Replace the flowers every 1 to 2 days with fresh blooms. Delicate flowers that wilt quickly, like jasmine, may need replacing as often as every 6 hours. Each batch of petals adds another layer of fragrance to the fat. After 2 to 4 weeks of daily replacements (depending on how strong you want the scent), you’ll have what perfumers call a “pomade,” a richly scented fat you can use directly in balms or body butters.

If you want a liquid product, you can wash the pomade with high-proof alcohol (190-proof grain alcohol works best). The alcohol pulls the aromatic compounds out of the fat. Let the alcohol evaporate slowly in a shallow dish, and what remains is a concentrated aromatic extract. This step is optional for most home uses, since the scented fat itself is a perfectly good end product.

Alcohol Extraction for Tinctures

High-proof alcohol dissolves many of the same aromatic compounds that steam distillation captures, making it one of the closer alternatives to true essential oil extraction. Use food-grade alcohol only, such as vodka (80 proof minimum) or Everclear (190 proof, where it’s available). Higher alcohol content extracts more volatile compounds.

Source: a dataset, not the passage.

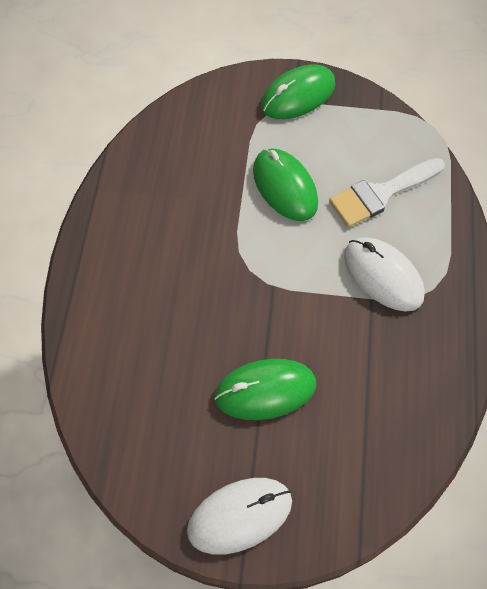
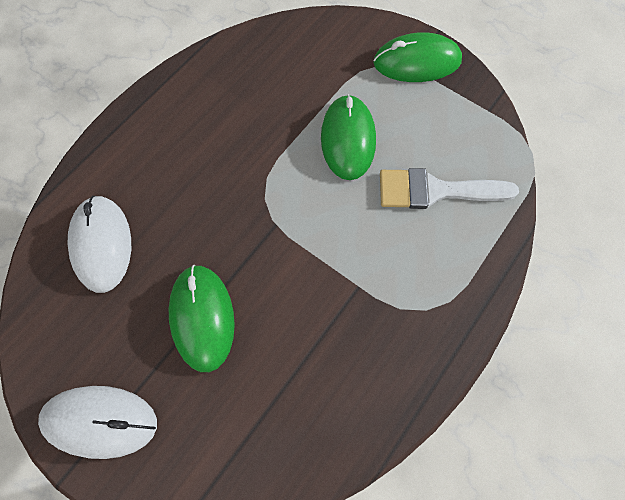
camera: 30 degrees right, 5 degrees up
green mouse [214,359,316,420] -> green mouse turned 60 degrees clockwise [169,265,235,372]
white mouse [344,237,425,312] -> white mouse moved to [68,196,131,293]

Chop or crush your plant material and place it in a glass jar. Cover completely with alcohol, seal tightly, and store in a cool, dark place for 2 to 6 weeks, shaking every few days. Strain through cheesecloth or a fine mesh filter. The result is a tincture: an alcohol-based aromatic extract.

To concentrate the scent further, pour the strained tincture into a wide, shallow dish and let the alcohol evaporate in a well-ventilated area away from any open flame. Alcohol is flammable, so do this outdoors or near an open window, never near a stove or heat source. As the alcohol evaporates, the aromatic compounds left behind become more concentrated. You won’t get a pure essential oil this way, but the extract can be quite potent for use in homemade perfumes, room sprays, or added to carrier oils.

Best Plants for Each Method

  • Oil infusion (cold or heat): Lavender, rosemary, chamomile, calendula, thyme, peppermint, lemon balm. Woody and leafy herbs with sturdy plant material work especially well.
  • Cold-pressing: Any citrus fruit. Orange, lemon, lime, and grapefruit rinds all yield noticeable amounts of oil.
  • Enfleurage: Jasmine, tuberose, gardenia, honeysuckle, roses, and other highly fragrant fresh flowers.
  • Alcohol extraction: Vanilla beans, resinous materials like pine needles, strongly scented leaves like basil and mint, and dried spices like clove and cinnamon.

Keeping Your Oils Fresh

Infused oils can go rancid, especially if moisture gets trapped inside. Start with completely dry jars and tools. If using fresh herbs, that initial wilting step to reduce moisture is important. Store finished oils in dark glass bottles (amber or cobalt blue) in a cool place away from direct sunlight.

Adding vitamin E oil at about 0.5% of your total volume acts as a natural antioxidant and noticeably extends shelf life. For a 4-ounce batch, that’s roughly 8 to 10 drops. You can go up to 2%, but higher amounts make the oil feel sticky. Rosemary oleoresin extract (sold as ROE, different from rosemary essential oil) serves the same antioxidant purpose and pairs well with vitamin E.

Most properly stored infused oils last 6 to 12 months. Alcohol-based extractions last longer, often a year or more, since the alcohol itself acts as a preservative. If an oil develops an off smell, turns cloudy, or looks different from when you made it, discard it.